---------- DATASET

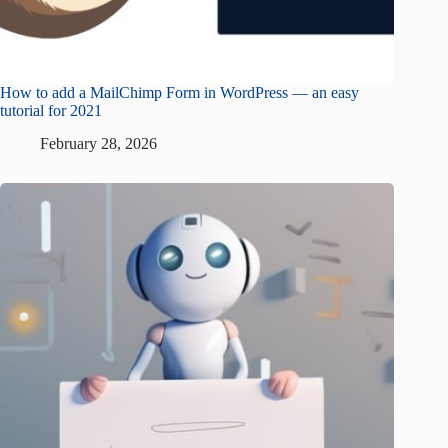
How to add a MailChimp Form in WordPress — an easy
tutorial for 2021
February 28, 2026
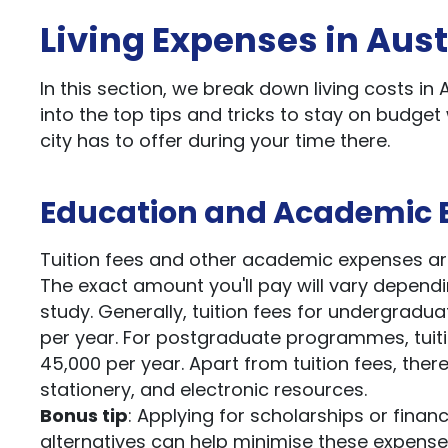
Living Expenses in Aust
In this section, we break down living costs in 
into the top tips and tricks to stay on budget 
city has to offer during your time there.
Education and Academic 
Tuition fees and other academic expenses are s
The exact amount you'll pay will vary dependin
study. Generally, tuition fees for undergra
per year. For postgraduate programmes, tuit
45,000 per year. Apart from tuition fees, the
stationery, and electronic resources.
Bonus tip
: Applying for scholarships or finan
alternatives can help minimise these expense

--------------------

ASSIGNMENT: Report the lines above that have the word "fees" in them.

WRITTEN ANSWER:
Tuition fees and other academic expenses are s
study. Generally, tuition fees for undergra
45,000 per year. Apart from tuition fees, the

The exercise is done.